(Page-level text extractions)
# # #
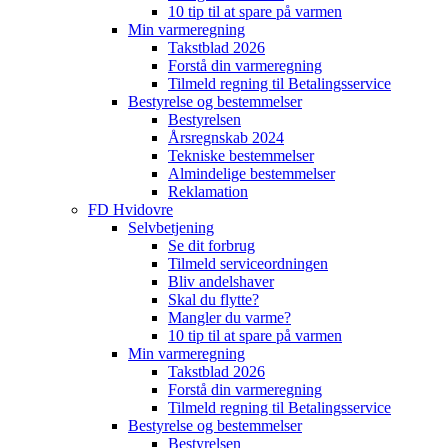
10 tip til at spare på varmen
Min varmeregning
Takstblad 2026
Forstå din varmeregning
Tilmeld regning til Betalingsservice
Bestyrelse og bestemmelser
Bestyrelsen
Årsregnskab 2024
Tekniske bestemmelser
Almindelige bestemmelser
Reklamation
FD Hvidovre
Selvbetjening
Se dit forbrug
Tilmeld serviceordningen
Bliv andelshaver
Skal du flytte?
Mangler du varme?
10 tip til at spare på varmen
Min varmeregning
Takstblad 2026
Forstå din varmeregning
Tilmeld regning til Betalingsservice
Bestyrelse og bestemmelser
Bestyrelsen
# # #
-- WORK ORDER --
Transcribe the records above exactly, leaving every picture out of the copy.

-- RESULT --
10 tip til at spare på varmen
Min varmeregning
Takstblad 2026
Forstå din varmeregning
Tilmeld regning til Betalingsservice
Bestyrelse og bestemmelser
Bestyrelsen
Årsregnskab 2024
Tekniske bestemmelser
Almindelige bestemmelser
Reklamation
FD Hvidovre
Selvbetjening
Se dit forbrug
Tilmeld serviceordningen
Bliv andelshaver
Skal du flytte?
Mangler du varme?
10 tip til at spare på varmen
Min varmeregning
Takstblad 2026
Forstå din varmeregning
Tilmeld regning til Betalingsservice
Bestyrelse og bestemmelser
Bestyrelsen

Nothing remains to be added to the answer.